Washington's poodle
Chilcot Report on Iraq War Offers Devastating Critique of Tony Blair
By STEVEN ERLANGER and STEPHEN CASTLENew York Times, JULY 6, 2016
LONDON — Prime Minister Tony Blair of Britain went to war alongside the United States in Iraq in 2003 on the basis of flawed intelligence that went unchallenged, a shaky legal rationale, inadequate preparation and exaggerated public statements, an independent inquiry into the war concluded in a report published on Wednesday.
The long-awaited report by the Iraq Inquiry Committee, led by John Chilcot, takes up 12 volumes covering 2.6 million words, four times longer than “War and Peace,” and took seven years to complete, longer than Britain’s combat operations in Iraq. It concluded that Mr. Blair and the British government underestimated the difficulties and consequences of the war and overestimated the influence he would have over President George W. Bush.
The result amounts to a broad indictment of Britain’s involvement in the Iraq war that overthrew Saddam Hussein and its aftermath, and it portrays Mr. Blair as trying without success to restrain Mr. Bush, to push him to obtain full United Nations Security Council authorization and to warn about the difficulties of the war — and deciding to go to war alongside Washington nonetheless.

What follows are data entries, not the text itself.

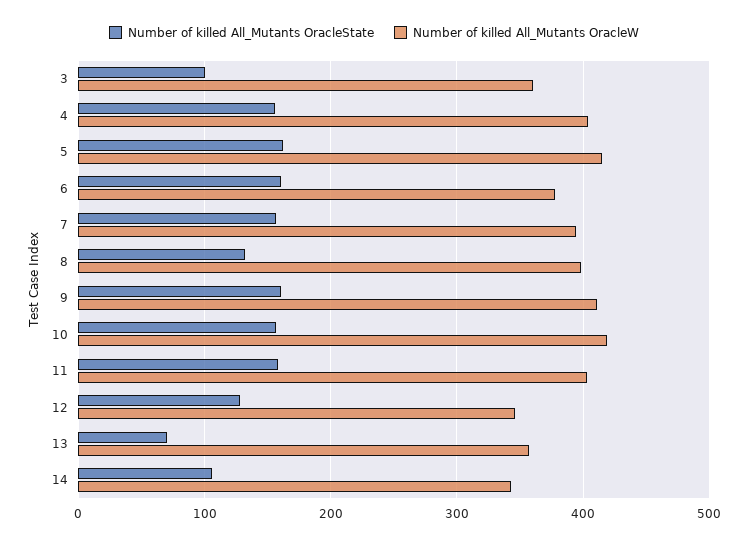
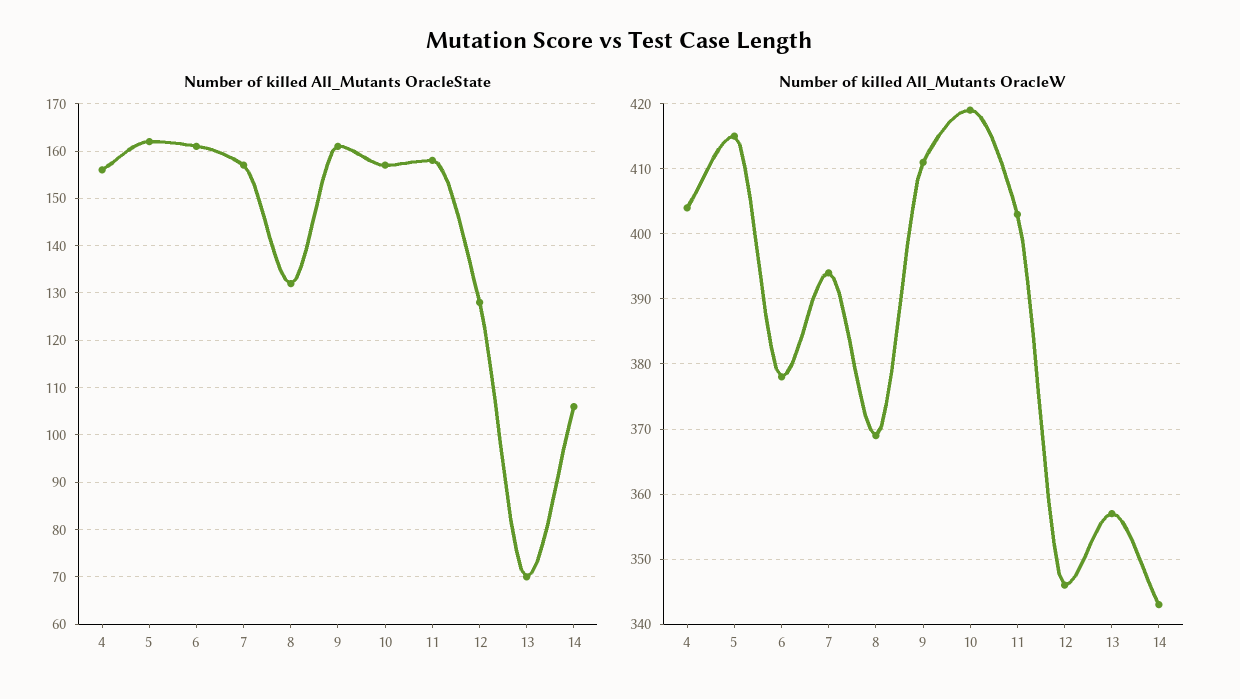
  {
    "Number of killed All_Mutants OracleState": {
-     "3": 100,
      "4": 155,
      "5": 160,
      "6": 160,
      "7": 155,
      "8": 130,
      "9": 160,
      "10": 155,
      "11": 160,
      "12": 130,
      "13": 70,
      "14": 105
    },
    "Number of killed All_Mutants OracleW": {
-     "3": 360,
      "4": 404,
      "5": 415,
      "6": 378,
      "7": 394,
-     "8": 400,
+     "8": 369,
      "9": 411,
      "10": 419,
      "11": 403,
      "12": 346,
      "13": 357,
      "14": 343
    }
  }

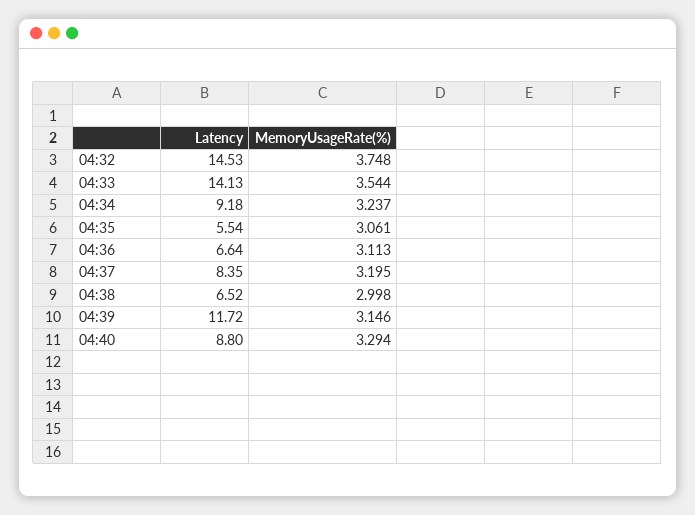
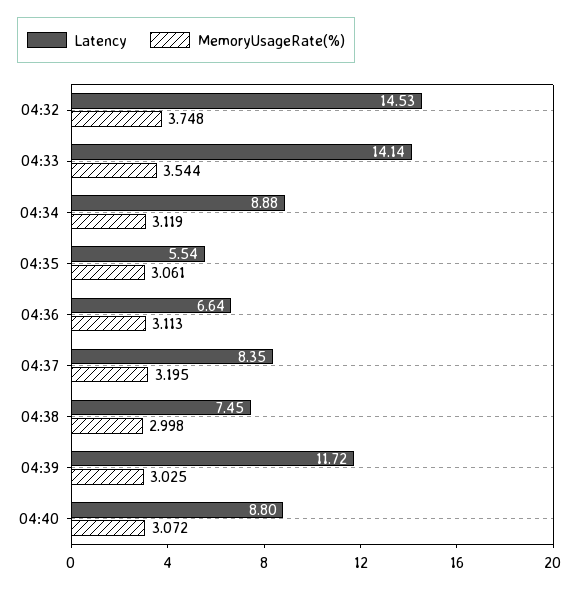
  {
    "Latency": {
      "04:32": 14.53,
-     "04:33": 14.13,
+     "04:33": 14.14,
-     "04:34": 9.18,
+     "04:34": 8.88,
      "04:35": 5.54,
      "04:36": 6.64,
      "04:37": 8.35,
-     "04:38": 6.52,
+     "04:38": 7.45,
      "04:39": 11.72,
      "04:40": 8.8
    },
    "MemoryUsageRate(%)": {
      "04:32": 3.748,
      "04:33": 3.544,
-     "04:34": 3.237,
+     "04:34": 3.119,
      "04:35": 3.061,
      "04:36": 3.113,
      "04:37": 3.195,
      "04:38": 2.998,
-     "04:39": 3.146,
+     "04:39": 3.025,
-     "04:40": 3.294
+     "04:40": 3.072
    }
  }

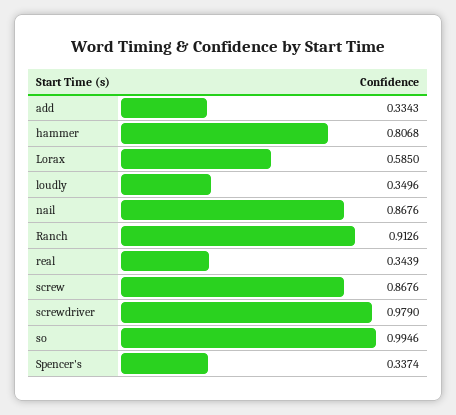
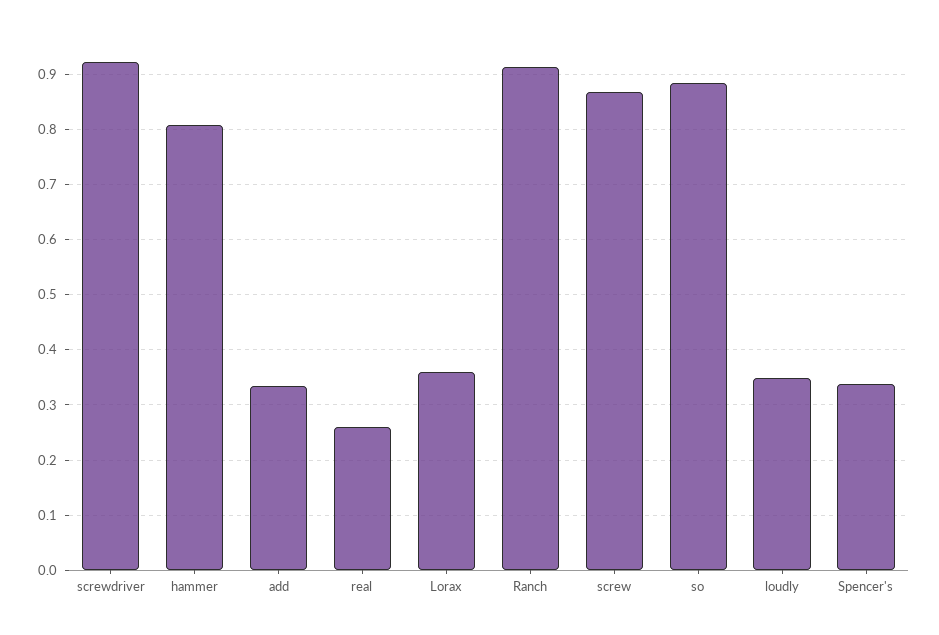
  {
    "add": 0.3343,
    "hammer": 0.8068,
-   "Lorax": 0.585,
+   "Lorax": 0.36,
    "loudly": 0.3496,
-   "nail": 0.8676,
    "Ranch": 0.9126,
-   "real": 0.3439,
+   "real": 0.26,
    "screw": 0.8676,
-   "screwdriver": 0.979,
+   "screwdriver": 0.92,
-   "so": 0.9946,
+   "so": 0.88,
    "Spencer's": 0.3374
  }

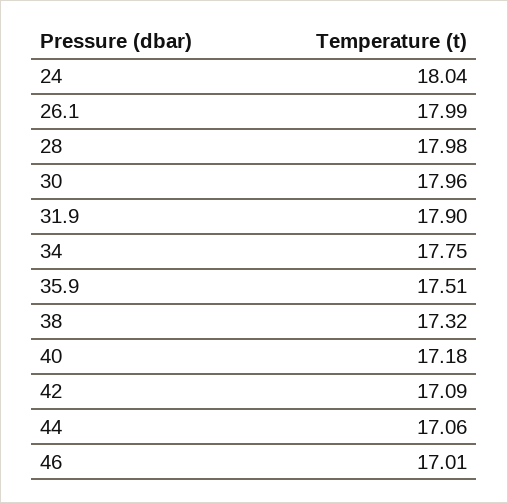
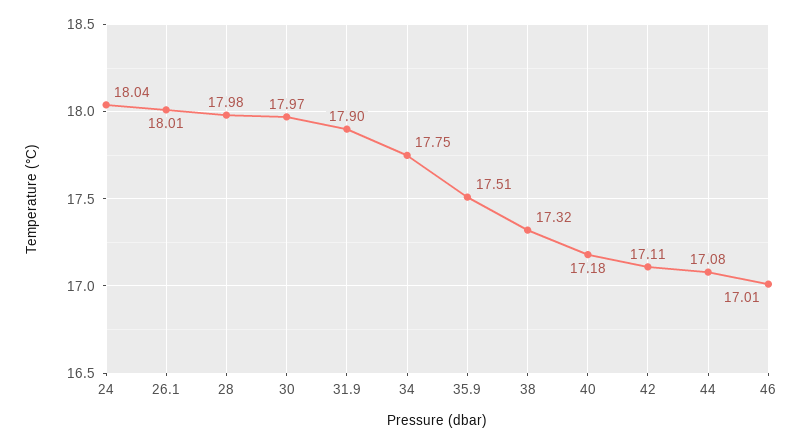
  {
    "24": 18.04,
-   "26.1": 17.99,
+   "26.1": 18.01,
    "28": 17.98,
-   "30": 17.96,
+   "30": 17.97,
    "31.9": 17.9,
    "34": 17.75,
    "35.9": 17.51,
    "38": 17.32,
    "40": 17.18,
-   "42": 17.09,
+   "42": 17.11,
-   "44": 17.06,
+   "44": 17.08,
    "46": 17.01
  }

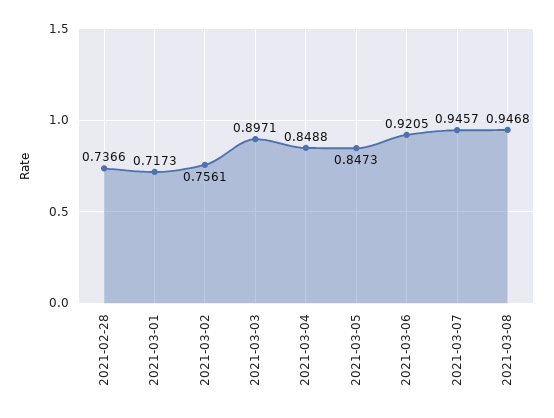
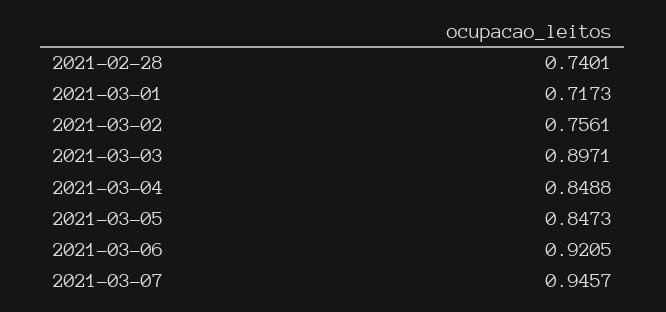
  {
-   "2021-02-28": 0.7366,
+   "2021-02-28": 0.7401,
    "2021-03-01": 0.7173,
    "2021-03-02": 0.7561,
    "2021-03-03": 0.8971,
    "2021-03-04": 0.8488,
    "2021-03-05": 0.8473,
    "2021-03-06": 0.9205,
-   "2021-03-07": 0.9457,
+   "2021-03-07": 0.9457
-   "2021-03-08": 0.9468
  }

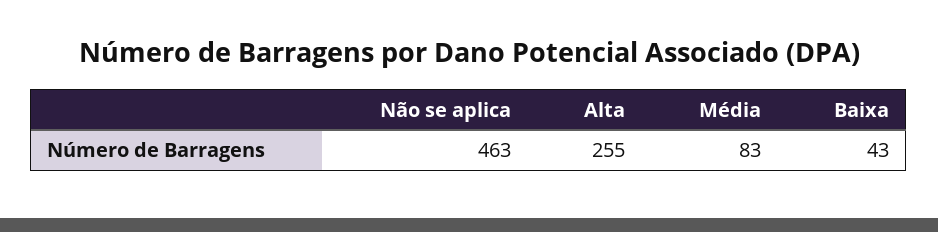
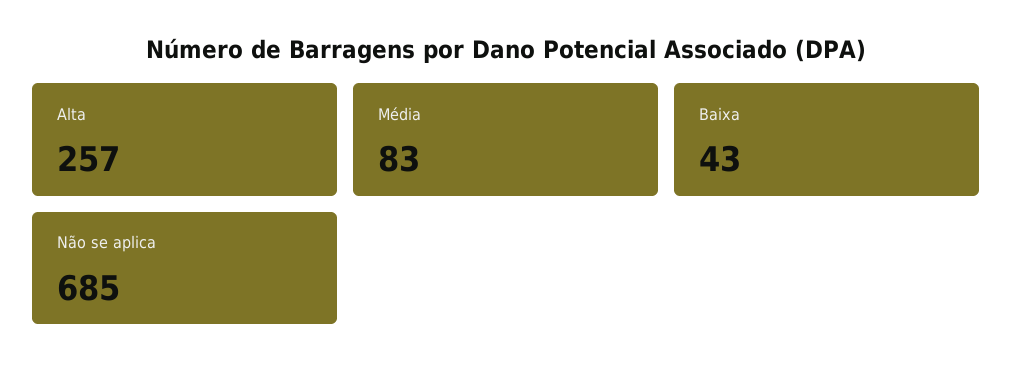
  {
-   "Não se aplica": 463,
+   "Não se aplica": 685,
-   "Alta": 255,
+   "Alta": 257,
    "Média": 83,
    "Baixa": 43
  }

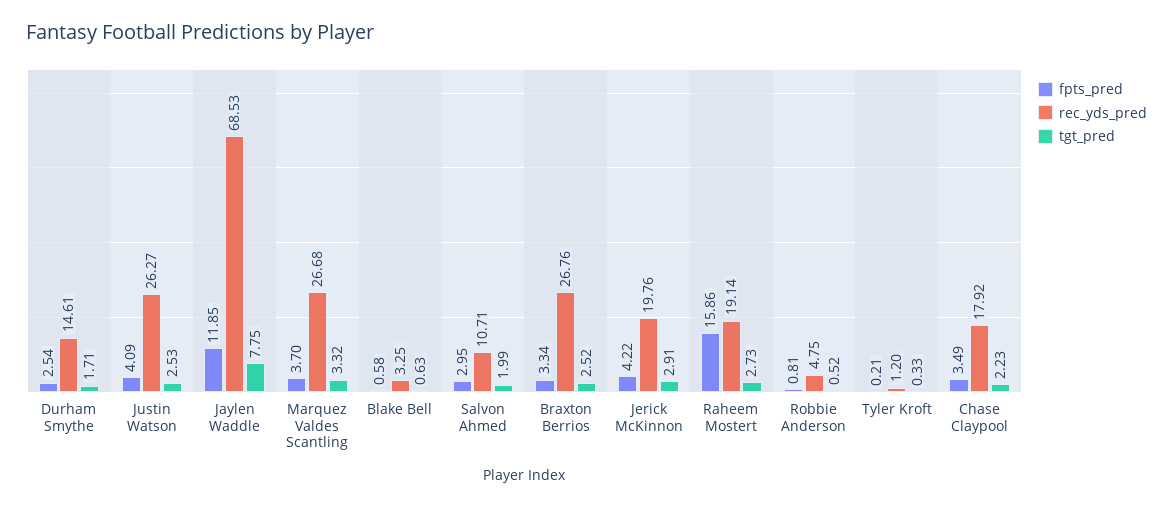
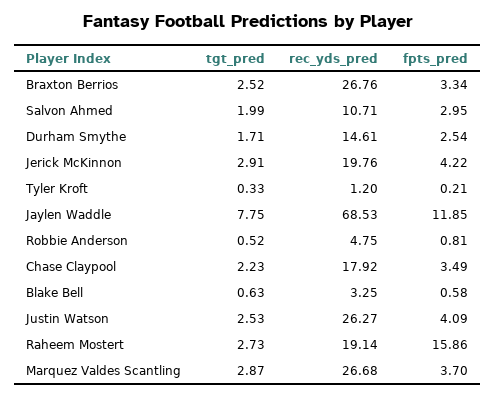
  {
    "fpts_pred": {
      "Durham Smythe": 2.54,
      "Justin Watson": 4.09,
      "Jaylen Waddle": 11.85,
      "Marquez Valdes Scantling": 3.7,
      "Blake Bell": 0.58,
      "Salvon Ahmed": 2.95,
      "Braxton Berrios": 3.34,
      "Jerick McKinnon": 4.22,
      "Raheem Mostert": 15.86,
      "Robbie Anderson": 0.81,
      "Tyler Kroft": 0.21,
      "Chase Claypool": 3.49
    },
    "rec_yds_pred": {
      "Durham Smythe": 14.61,
      "Justin Watson": 26.27,
      "Jaylen Waddle": 68.53,
      "Marquez Valdes Scantling": 26.68,
      "Blake Bell": 3.25,
      "Salvon Ahmed": 10.71,
      "Braxton Berrios": 26.76,
      "Jerick McKinnon": 19.76,
      "Raheem Mostert": 19.14,
      "Robbie Anderson": 4.75,
      "Tyler Kroft": 1.2,
      "Chase Claypool": 17.92
    },
    "tgt_pred": {
      "Durham Smythe": 1.71,
      "Justin Watson": 2.53,
      "Jaylen Waddle": 7.75,
-     "Marquez Valdes Scantling": 3.32,
+     "Marquez Valdes Scantling": 2.87,
      "Blake Bell": 0.63,
      "Salvon Ahmed": 1.99,
      "Braxton Berrios": 2.52,
      "Jerick McKinnon": 2.91,
      "Raheem Mostert": 2.73,
      "Robbie Anderson": 0.52,
      "Tyler Kroft": 0.33,
      "Chase Claypool": 2.23
    }
  }

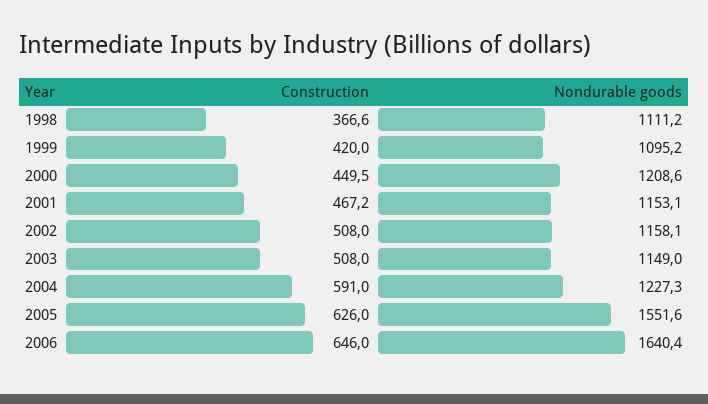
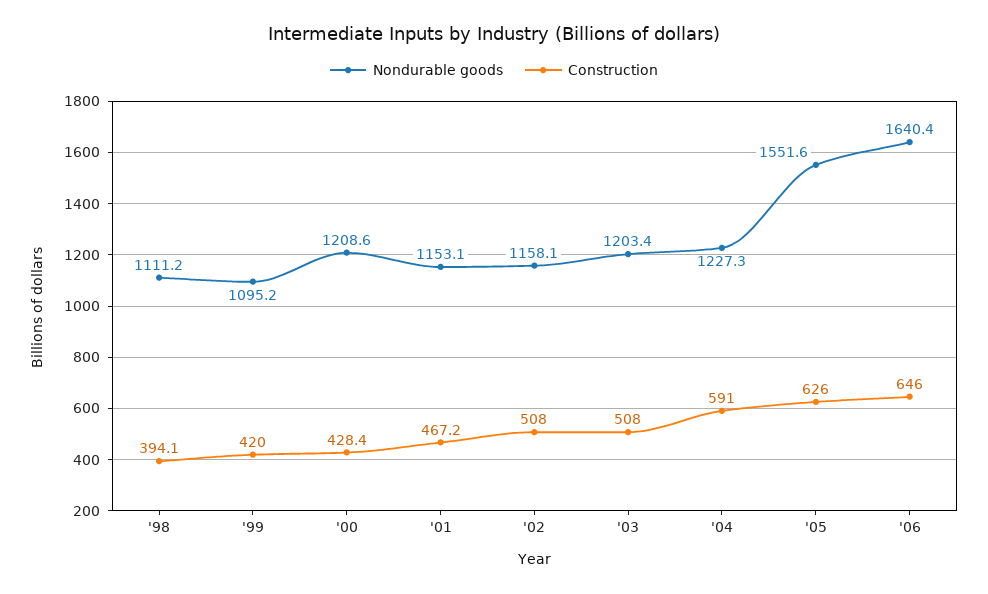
  {
    "Construction": {
-     "1998": 366.6,
+     "1998": 394.1,
      "1999": 420,
-     "2000": 449.5,
+     "2000": 428.4,
      "2001": 467.2,
      "2002": 508,
      "2003": 508,
      "2004": 591,
      "2005": 626,
      "2006": 646
    },
    "Nondurable goods": {
      "1998": 1111.2,
      "1999": 1095.2,
      "2000": 1208.6,
      "2001": 1153.1,
      "2002": 1158.1,
-     "2003": 1149,
+     "2003": 1203.4,
      "2004": 1227.3,
      "2005": 1551.6,
      "2006": 1640.4
    }
  }

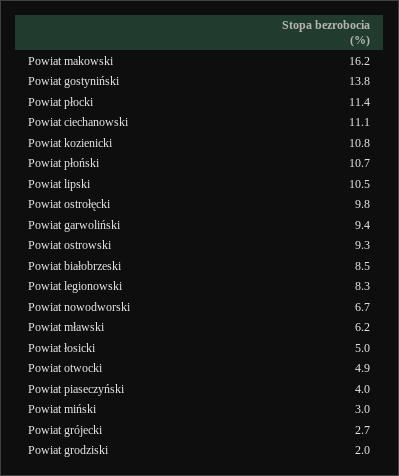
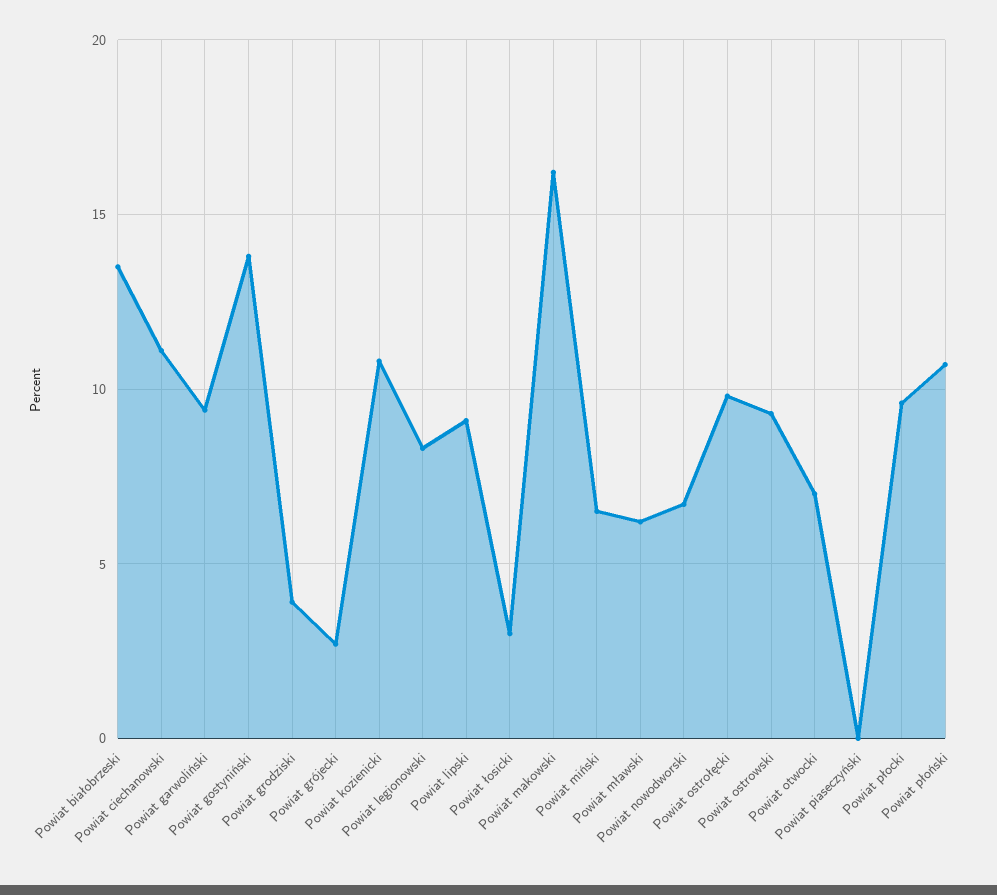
  {
    "Powiat makowski": 16.2,
    "Powiat gostyniński": 13.8,
-   "Powiat płocki": 11.4,
+   "Powiat płocki": 9.5,
    "Powiat ciechanowski": 11.1,
    "Powiat kozienicki": 10.8,
    "Powiat płoński": 10.7,
-   "Powiat lipski": 10.5,
+   "Powiat lipski": 9,
    "Powiat ostrołęcki": 9.8,
    "Powiat garwoliński": 9.4,
    "Powiat ostrowski": 9.3,
-   "Powiat białobrzeski": 8.5,
+   "Powiat białobrzeski": 13.5,
    "Powiat legionowski": 8.3,
    "Powiat nowodworski": 6.7,
    "Powiat mławski": 6.2,
-   "Powiat łosicki": 5,
+   "Powiat łosicki": 3,
-   "Powiat otwocki": 4.9,
+   "Powiat otwocki": 7,
-   "Powiat piaseczyński": 4,
+   "Powiat piaseczyński": 0,
-   "Powiat miński": 3,
+   "Powiat miński": 6.5,
    "Powiat grójecki": 2.7,
-   "Powiat grodziski": 2
+   "Powiat grodziski": 4
  }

Judging that Britain should stand by the United States, Mr. Blair told Mr. Bush in a private note as early as July 28, 2002, “I will be with you, whatever.” Mr. Blair knew by January 2003 that Washington had decided to go to war to overthrow Mr. Hussein and accepted the American timetable for the military action by mid-March, pushing only for a second Security Council resolution that never came, “undermining the Security Council’s authority,” the report concludes.